The Lexicon 'Super Prime Time' Model 97 is IMHO the most cosmic and inspiring digital delay ever created. On my first day of using it, it has changed the way I think about echoes. To quote some insightful comments from an eBay auction:
The Lexicon Super Prime Time is a serious classic and it's destined for revival. This box is not just a simple delay for the non-rocket scientist as some may claim but is actually a rich well of complex tonal joy. Like an old Minimoog it is inspiring to use and has real-time easy-to-grab and manipulate controls. Enjoy leading yourself into wonderful sonic landscapes and rich complex loops that would use up all of your left brain on any other box. Forget the TC 2290 with its less than pleasant up and down nudge arrows buttons and under-the-hood controls where the fun is "In The Box". The Super Prime Time has the fun is "On The Box". Just grab and go. A real time roller-coaster of pure audio enjoyment.
Yes, other delays from AMS, TC, Ursa Major, Bel, MXR, Roland and others may be nice, but the SPT is the most musical. I also own the TC D2, a very fine modern unit which extends the features of the 2290, but like the 2290 isn't as hands-on in use as the SPT, with all those faders and knobs on the front panel allowing realtime level mixing of the various delay ins+outs. Front panel settings can be saved in 32 memories. It has funky LED displays. There are two balanced inputs and separate Delay A/B outputs for ping pong panning madness; I use the Aux Input from a console Aux send, and feed the Main Input from a DAW bus output. Despite being made in 1982 (according to the manual), the bandwidth is a full 20kHz even at 1920ms delay time (mine has the 97/MEO Memory Expansion Option upgrading from the standard 480/960ms). It does everything you could want, even through-zero flanging if you have two SPTs! It doesn't have a cooling fan like the equally stunning Model 200 reverb (or the classic 480L for that matter); that is the only thing that's stopped me getting one of those beauties, as well as the fact that their front panels, while similar, are hardly lined up to look good together. Lexicon, like many companies, knew how to make gear look good back then (and so it should, since it cost ££££s!). Sadly no longer...
The Model 97 is an intuitive player's delight, especially when hooked up with modular gear. Here are the rear panel connectors...!
To be on the safe side, I invested in a Survival Kit of spare parts, but haven't installed them yet. Maybe some new capacitors might help people who reckon the M97 is noisy? Mine does have a noisy power supply transformer hum though, but that just causes an audible hum in the room like some other gear, and doesn't affect the audio signal. I will check though... Anyway, if you just need a pristine 24-bit clean echo, do it in the DAW or use a D2; the SPT is a more fun box for sound design where character and control is more important than noise specs.

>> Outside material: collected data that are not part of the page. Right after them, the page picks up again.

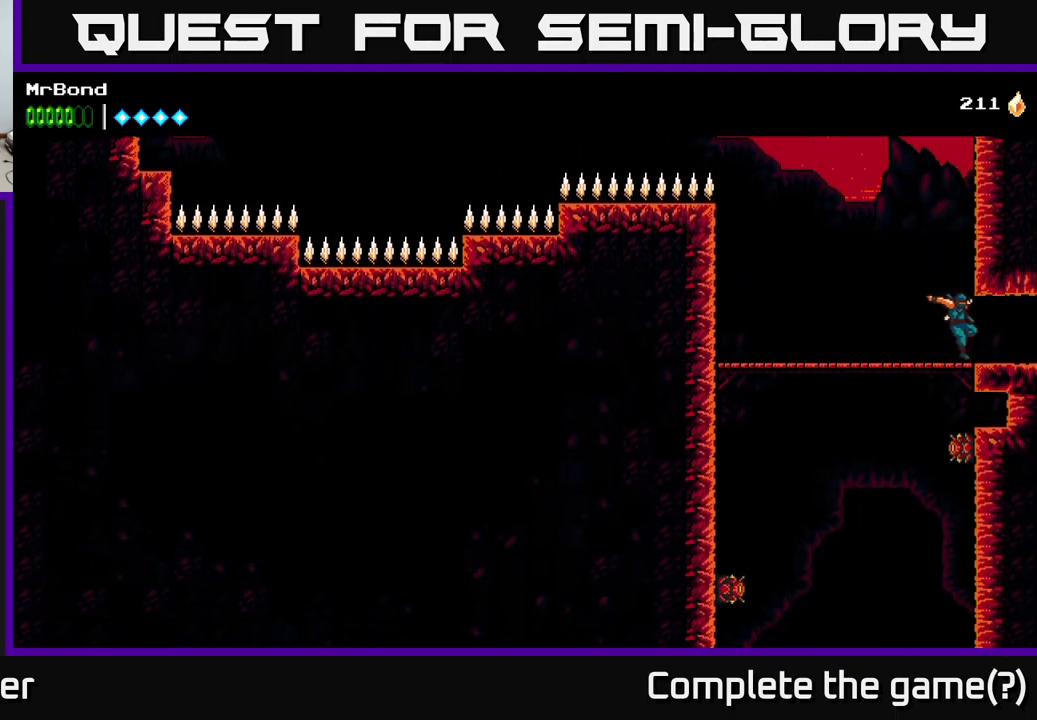
{"buttons": ["DPAD_RIGHT"], "left_stick": "center", "right_stick": "center", "events": []}
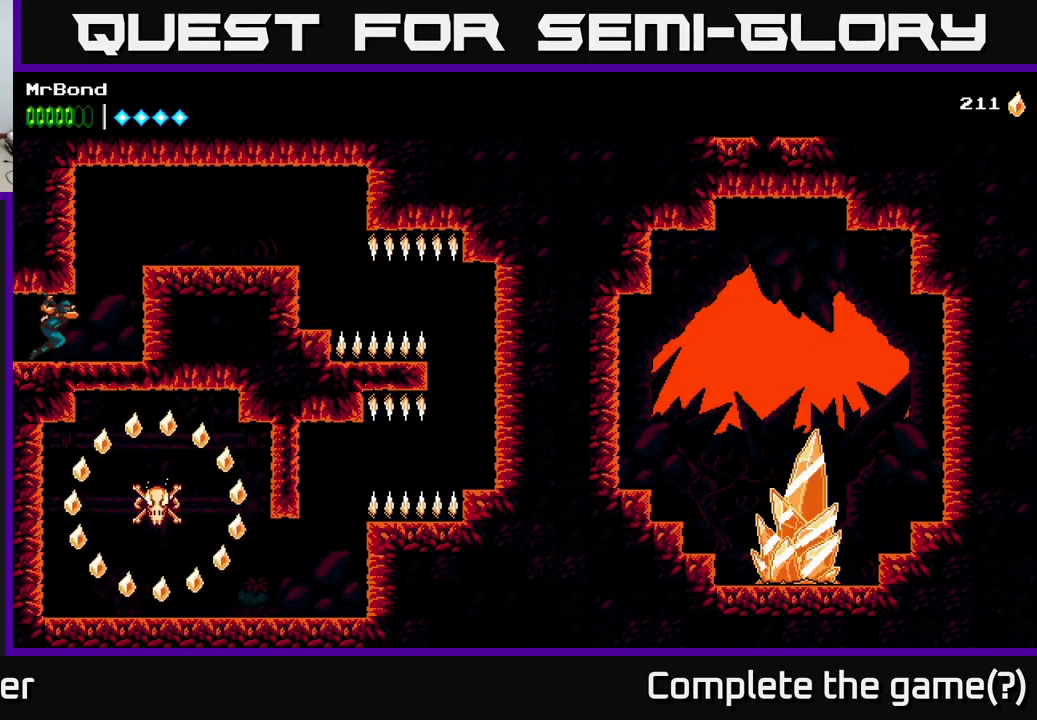
{"buttons": [], "left_stick": "center", "right_stick": "center", "events": [[333, "DPAD_RIGHT", "up"]]}
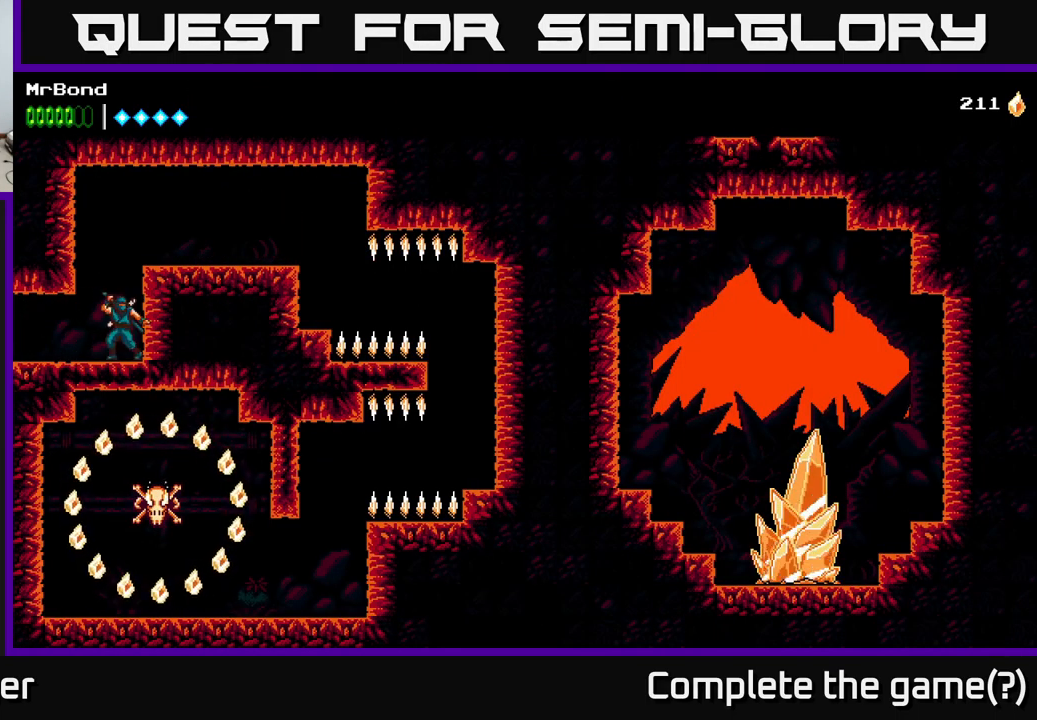
{"buttons": ["DPAD_RIGHT"], "left_stick": "center", "right_stick": "center", "events": [[50, "A", "down"], [183, "DPAD_RIGHT", "down"], [316, "A", "up"]]}
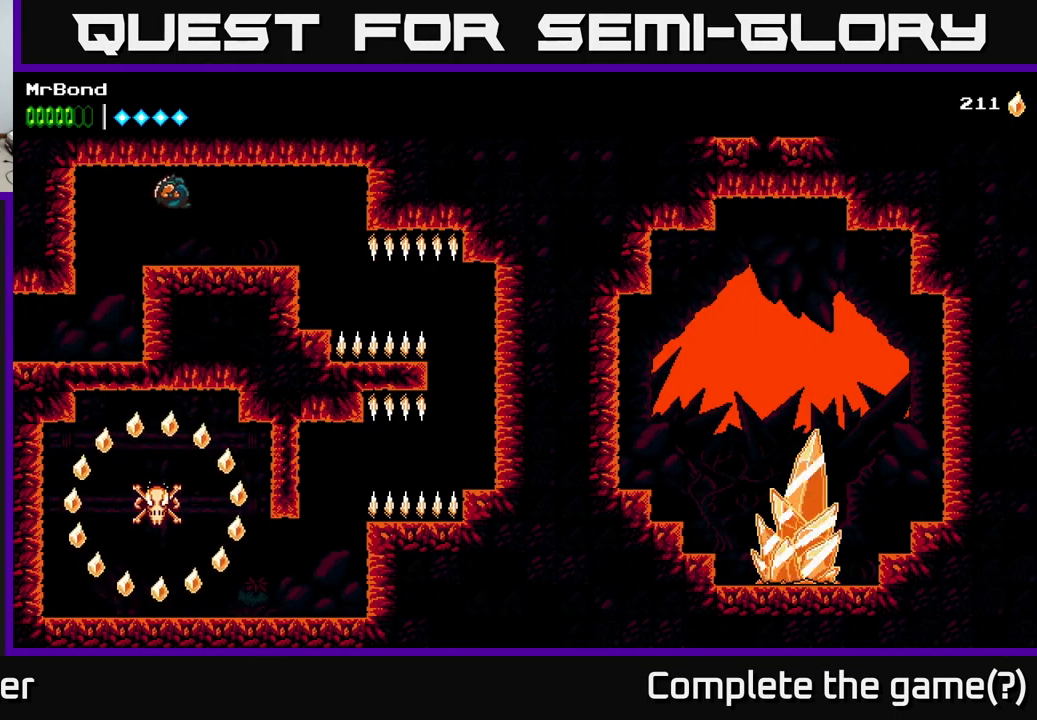
{"buttons": ["DPAD_RIGHT"], "left_stick": "center", "right_stick": "center", "events": []}
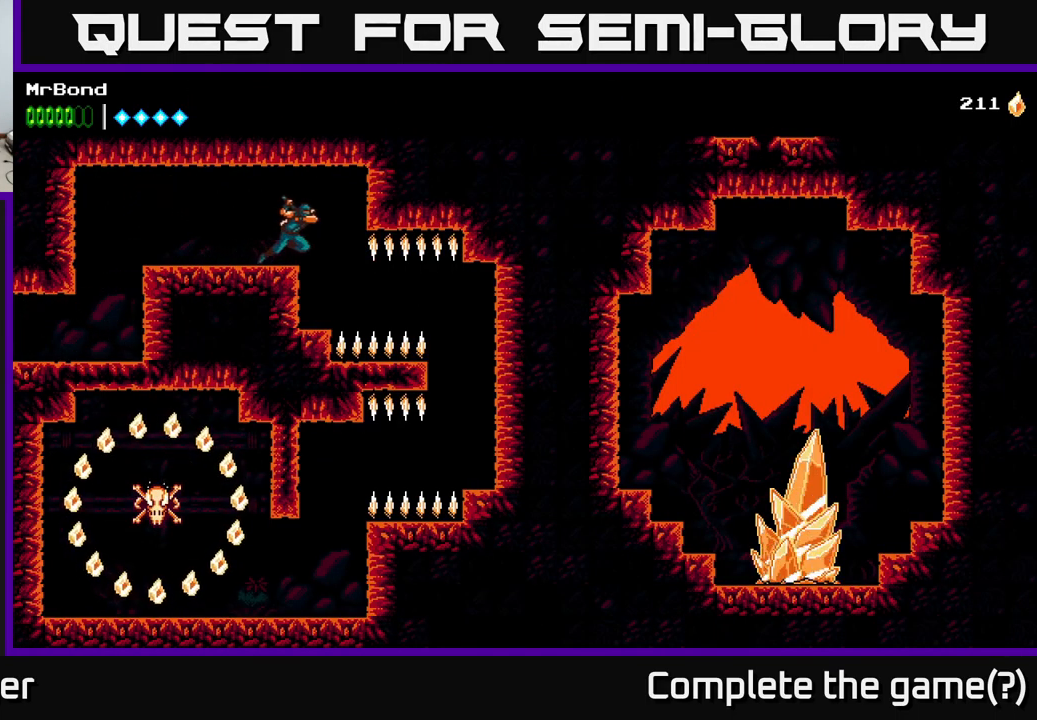
{"buttons": ["B"], "left_stick": "center", "right_stick": "center", "events": [[83, "DPAD_RIGHT", "up"], [467, "B", "down"]]}
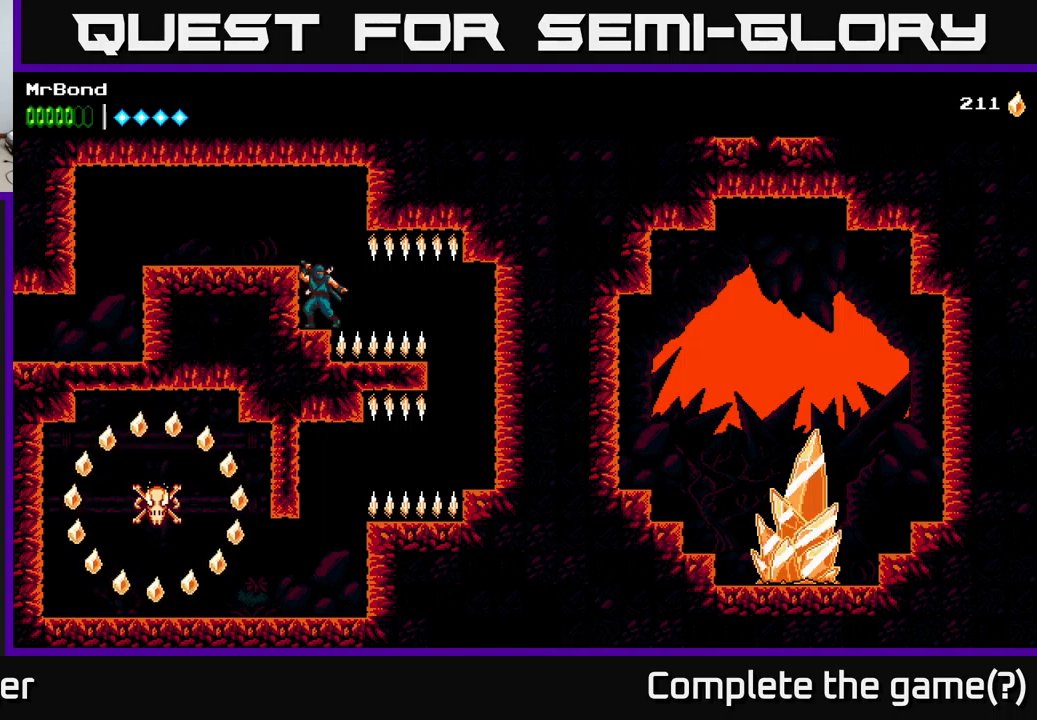
{"buttons": ["DPAD_DOWN"], "left_stick": "center", "right_stick": "center", "events": [[250, "B", "up"], [483, "DPAD_DOWN", "down"]]}
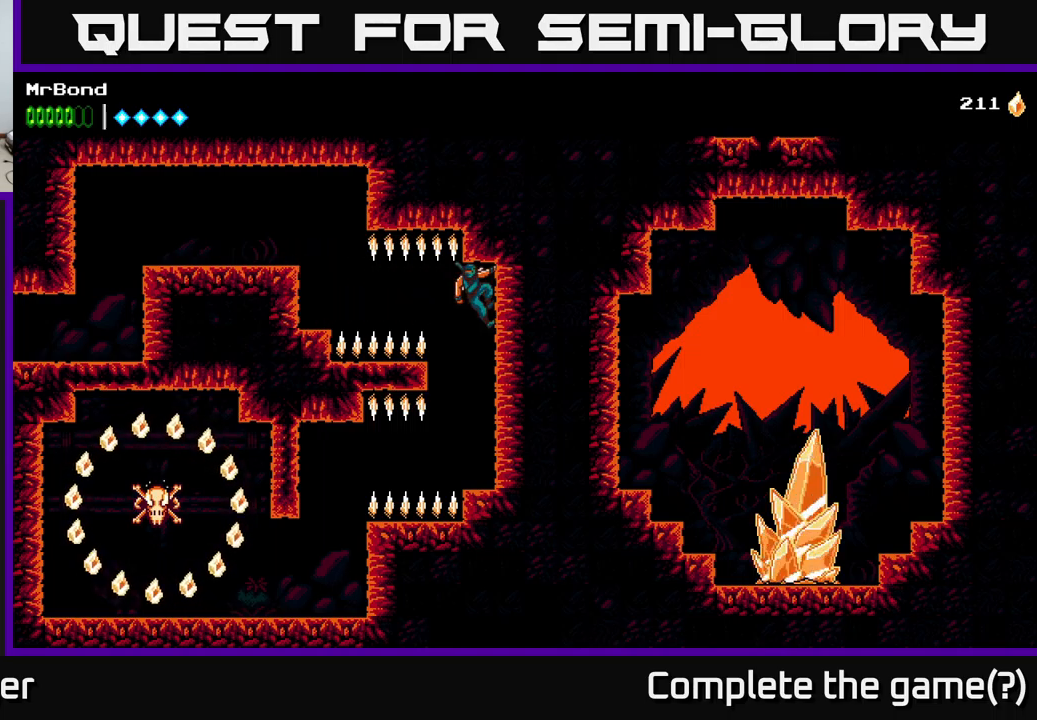
{"buttons": [], "left_stick": "center", "right_stick": "center", "events": [[67, "A", "down"], [183, "A", "up"], [233, "DPAD_DOWN", "up"]]}
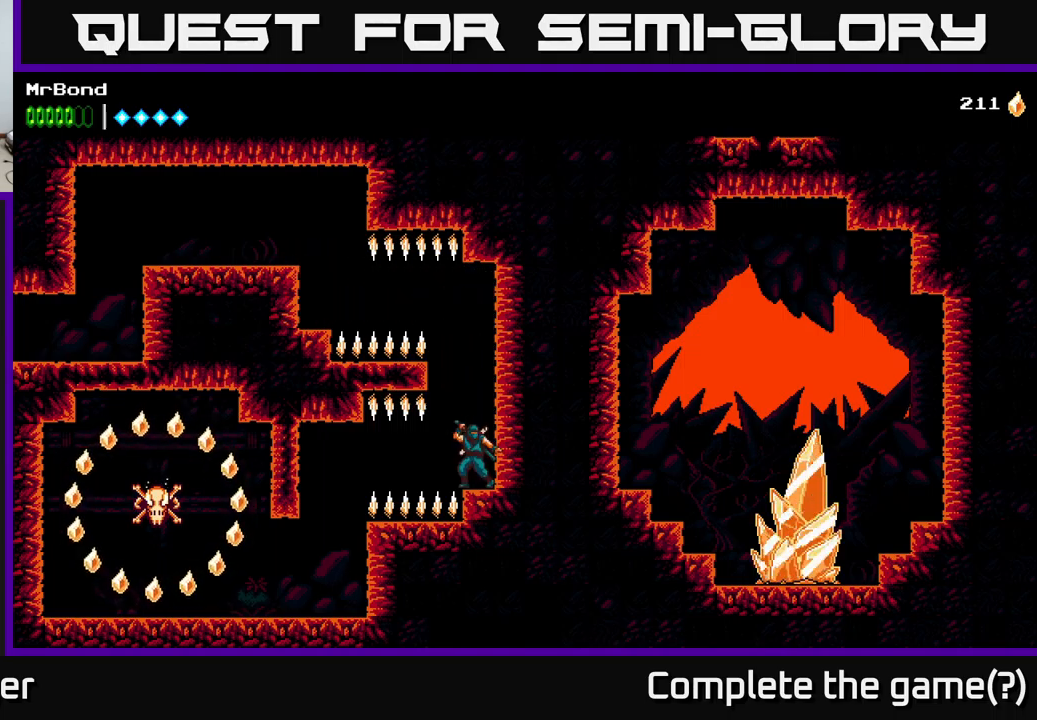
{"buttons": ["DPAD_RIGHT"], "left_stick": "center", "right_stick": "center", "events": [[300, "DPAD_RIGHT", "down"], [300, "X", "down"], [450, "X", "up"]]}
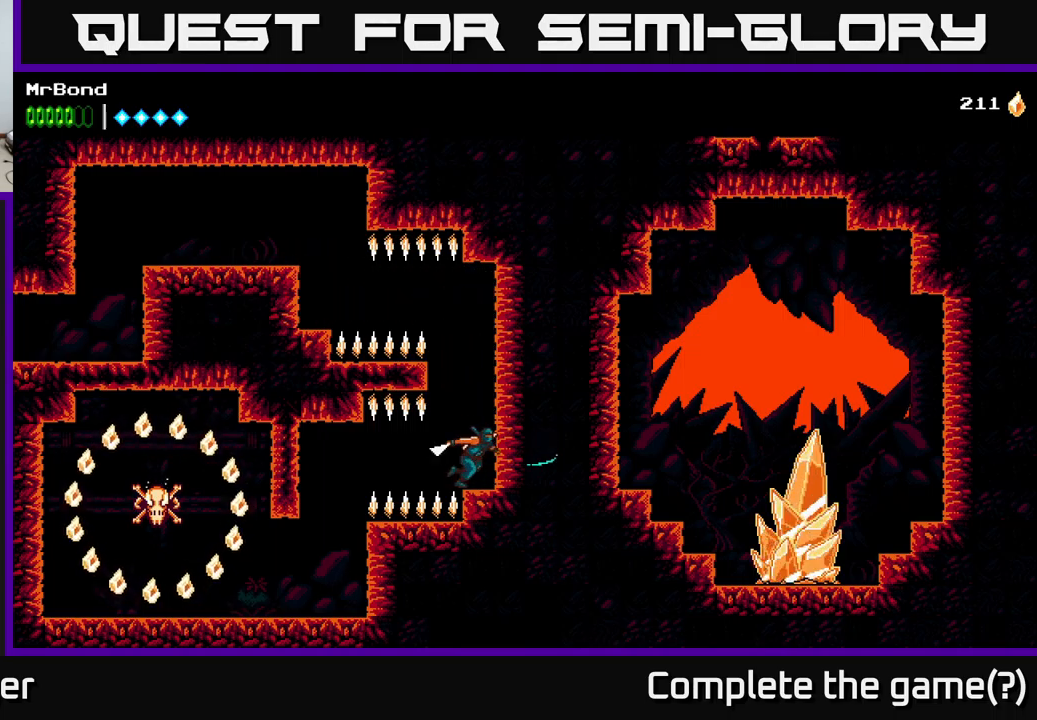
{"buttons": ["X", "DPAD_RIGHT"], "left_stick": "center", "right_stick": "center", "events": [[100, "X", "down"], [250, "X", "up"], [383, "X", "down"]]}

"When I first worked with Eno we had very limited equipment to create those sounds. We had an AMS harmonizer, Lexicon Primetime, and an EMT 250 which is essentially a reverb type of unit. So we made the ambient sounds by re-routing back through the initial processing equipment. So let's say we do a bit of processing on a piano, we would print that sound onto the multitrack, which would then free up the processing devices to handle another job. We would send the already printed processing back to the original boxes. That's when it starts getting interesting. That's when you start adding VCO on top of VCO and you get these little irregularities. The best of ambient music has that in it. The constant motion of nature that never repeats. Like when a sunlight shimmers on something it won't be the same in a minute. It keeps moving. So introducing irregularities and the bits of flow that life has to offer within, that's what gives ambience its trembling effect. There are lots of instant ambient sounds available at music stores. When you take them to the workplace and challenge them with process on top of processing that's when you get something really organic." - Daniel Lanois
Super Prime Time has:
Prime Time II has:
I'm not sure if the Prime Time II Model 95 has the same audio bandwidth as SPT. The original Lexicon Prime Time Model 93: [quoting from another eBay auction]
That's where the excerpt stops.